Pragmatismus dringend nötig
Der europäische Gesetzgeber hat uns ein weiteres Beispiel beschert, das nicht nur ärgerlich ist, sondern außerdem die Finanzierung von ganzen Wirtschaftsbereichen, darunter auch die Landwirtschaft, massiv erschweren kann. Die Regelungen zur Taxonomie und zur Green Finance zwingen börsennotierten Unternehmen, Banken und Versicherungen umfangreiche Berichtspflichten zur Nachhaltigkeit in Lieferketten, in Finanzanlagen sowie bei Kreditkunden und Versicherten auf. Obwohl die Landwirtschaft selbst nicht berichtspflichtig ist und Nachhaltigkeitskriterien für die Finanzierung im Gegensatz zu anderen Sektoren noch nicht festgeschrieben sind, wirkt dieses Regelwerk indirekt, weil z. B. Banken und Versicherungen gezwungen sind, entsprechende Auskünfte bei ihren Kunden einzuholen. Im Moment sind viele Akteure unterwegs, sich darauf vorzubereiten. Die Fragebogen wachsen und Zertifizierer wittern ein neues Geschäftsfeld, während die landwirtschaftlichen Organisationen versuchen, das Ganze pragmatisch zu halten, vorauseilende Ignoranz zu verhindern und Landwirtschaft und Lebensmittelerzeugung finanzierbar zu halten.

Bürokratieabbau als Mittel gegen Politikverdrossenheit und deren Profiteure
Die Aufzählung ähnlicher verunglückter Regelungen muss hier nicht fortgeführt werden, jeder kennt solche Beispiele.
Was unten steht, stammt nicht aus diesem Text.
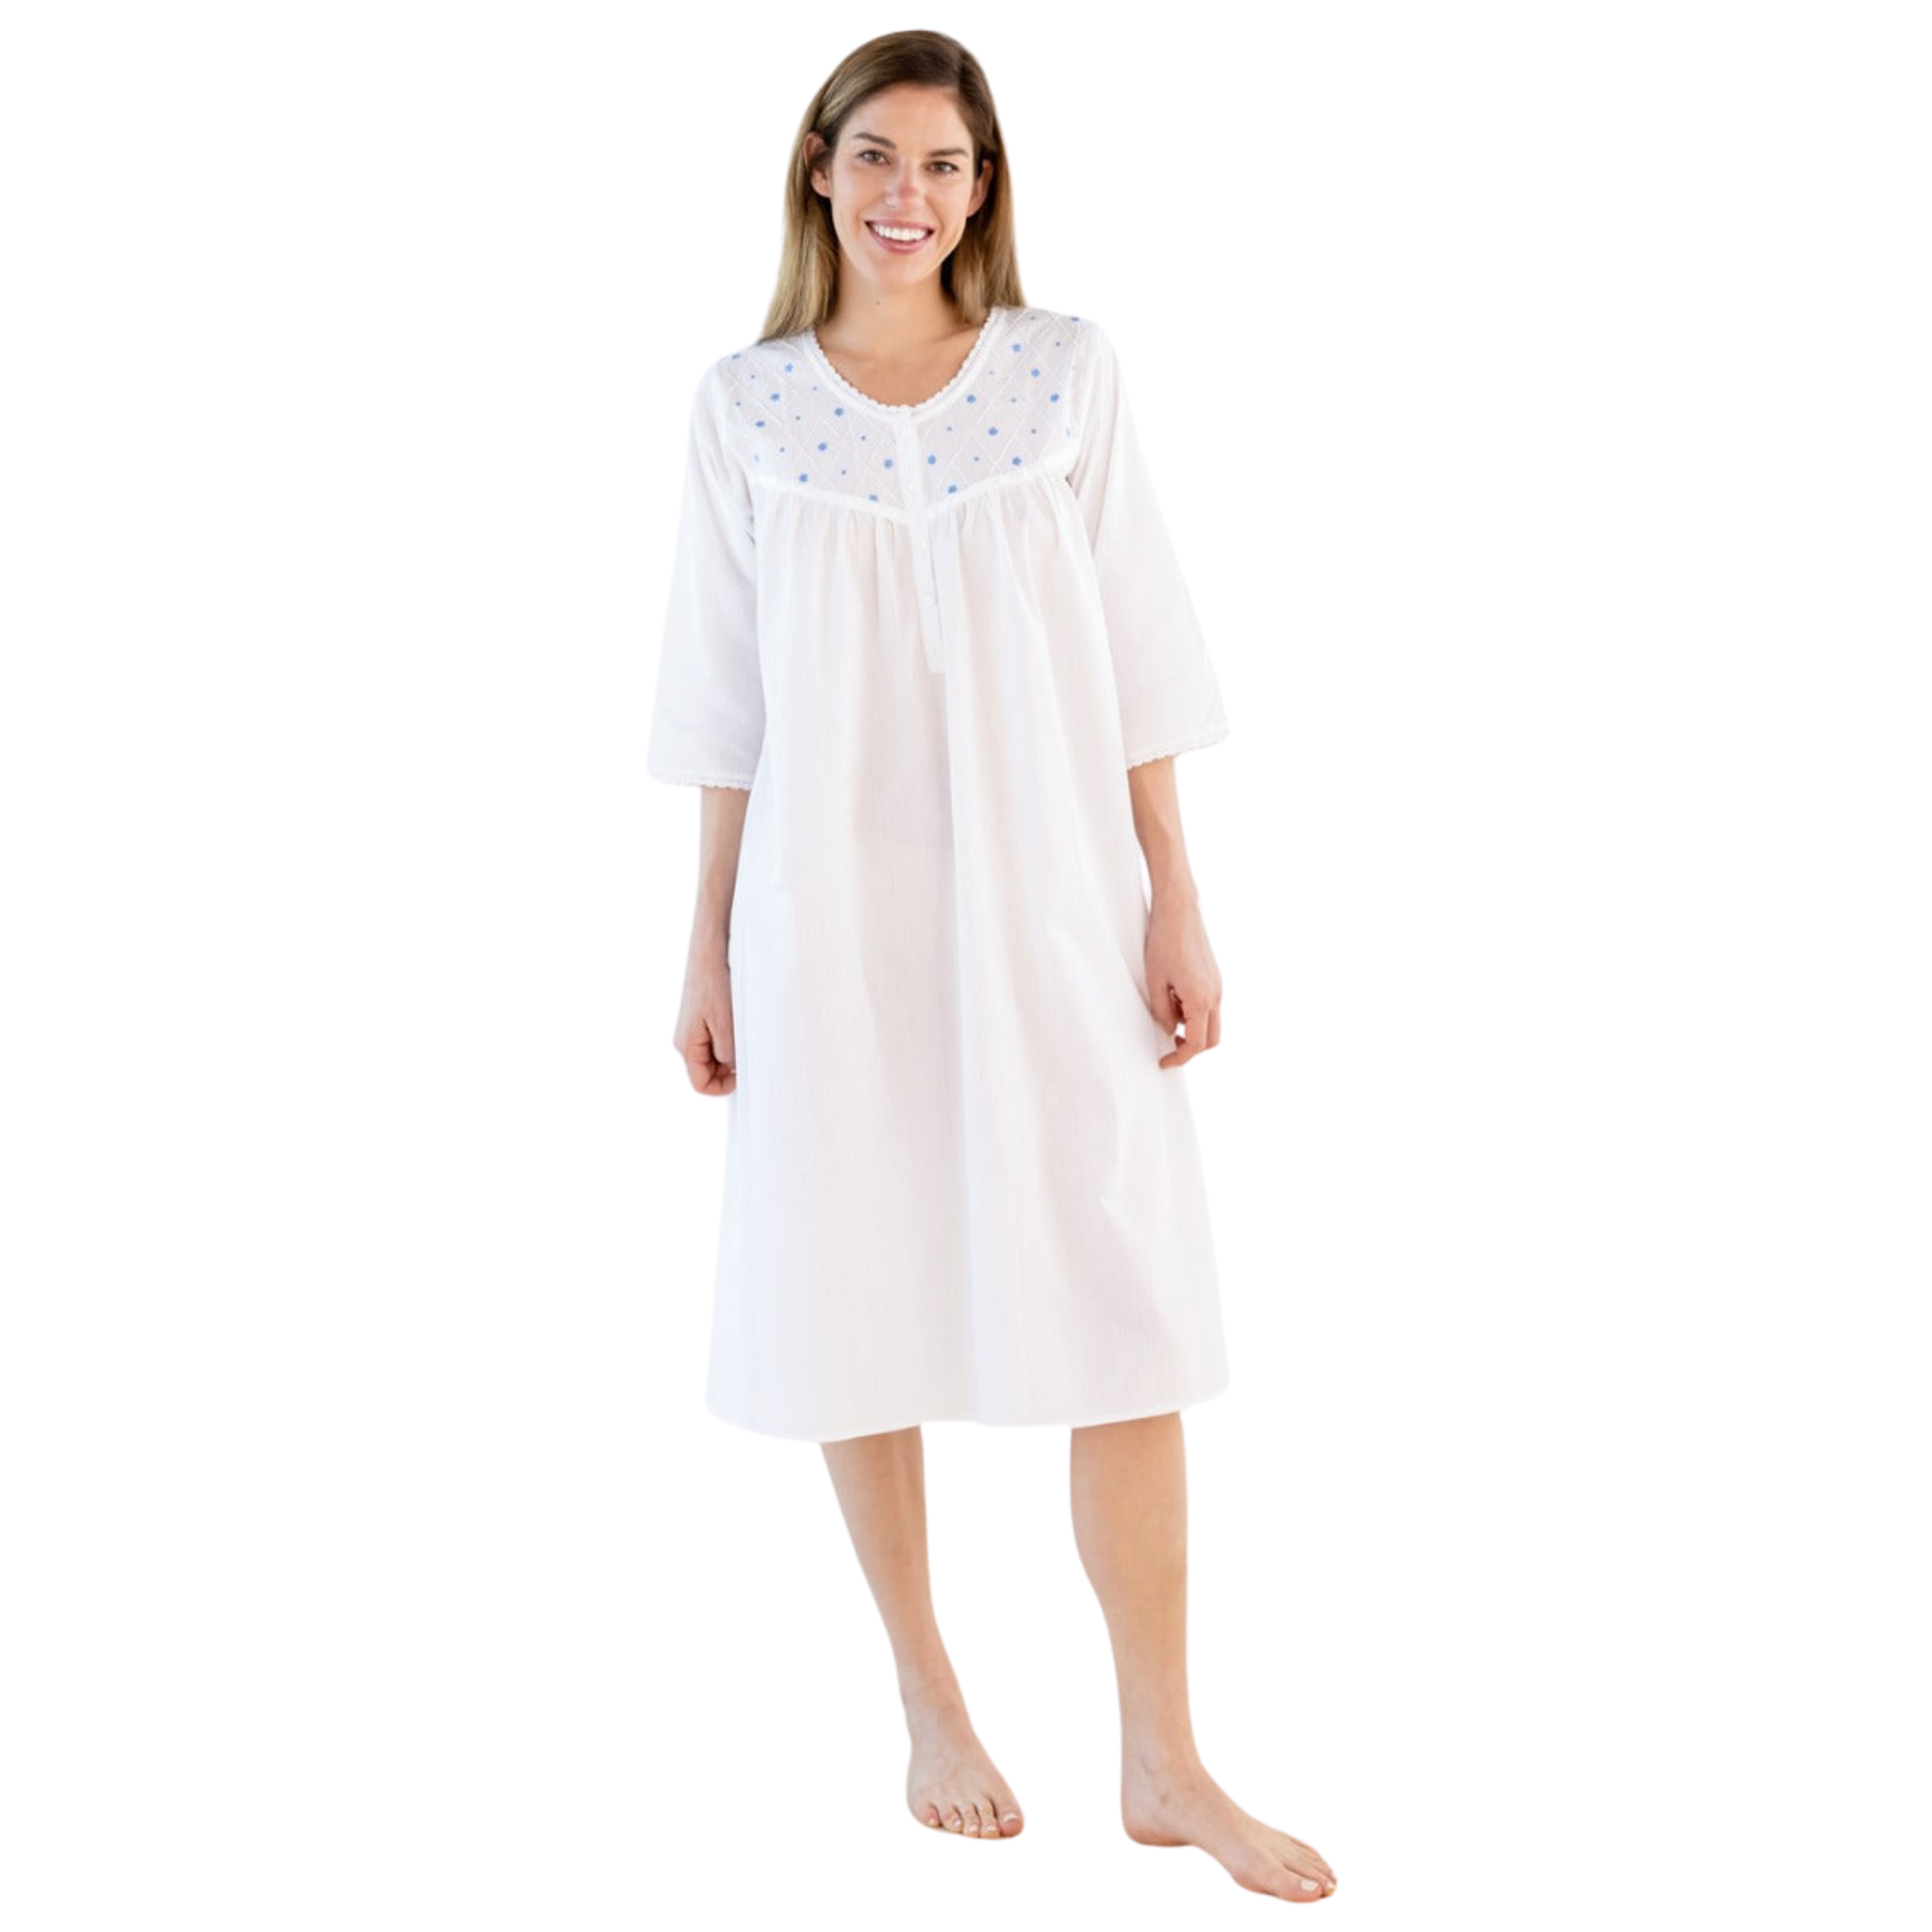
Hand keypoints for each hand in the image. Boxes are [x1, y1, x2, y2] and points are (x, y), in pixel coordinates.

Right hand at [674, 950, 737, 1095]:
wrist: (709, 953)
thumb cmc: (714, 984)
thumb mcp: (725, 1023)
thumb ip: (727, 1052)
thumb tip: (731, 1069)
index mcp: (686, 1046)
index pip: (701, 1084)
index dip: (723, 1087)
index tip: (743, 1075)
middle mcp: (686, 1042)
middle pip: (708, 1072)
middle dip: (728, 1069)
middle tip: (747, 1053)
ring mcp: (693, 1031)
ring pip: (714, 1057)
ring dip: (731, 1053)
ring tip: (743, 1034)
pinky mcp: (701, 1021)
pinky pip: (716, 1041)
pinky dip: (730, 1039)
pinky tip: (739, 1025)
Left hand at [1145, 894, 1221, 1067]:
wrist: (1178, 909)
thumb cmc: (1163, 941)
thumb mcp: (1154, 981)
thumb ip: (1162, 1012)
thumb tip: (1169, 1031)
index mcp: (1201, 999)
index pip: (1196, 1043)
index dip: (1180, 1057)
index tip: (1164, 1062)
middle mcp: (1216, 995)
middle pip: (1211, 1039)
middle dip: (1191, 1047)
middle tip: (1169, 1044)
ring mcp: (1218, 985)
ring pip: (1212, 1022)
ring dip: (1192, 1026)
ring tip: (1167, 1008)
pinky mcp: (1215, 977)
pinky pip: (1210, 1005)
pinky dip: (1195, 1011)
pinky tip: (1175, 996)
Das Muster ist aber ähnlich, überflüssige Bürokratie hat meistens drei Ursachen: erstens zusätzliche und neue Gesetzgebung, angetrieben durch vermeintliche Regelungslücken, Profilierung und Aktionismus der Akteure oder durch tatsächliche Veränderungsabsichten, zweitens eine administrative Umsetzung mit starker Verantwortungsdiffusion im behördlichen Apparat und fehlendem Bewusstsein für die Effizienz von Prozessen und drittens das Unvermögen, alte, überholte oder widersprüchliche Vorschriften einfach zu streichen. Andersherum gesagt: Neue Gesetze und Verordnungen machen kann jeder, aber die eigentliche hohe Schule zukunftsweisender und verantwortungsvoller Politik ist der Bürokratieabbau – und ganz nebenbei auch ein wirksames Mittel gegen Politikverdrossenheit und deren Profiteure.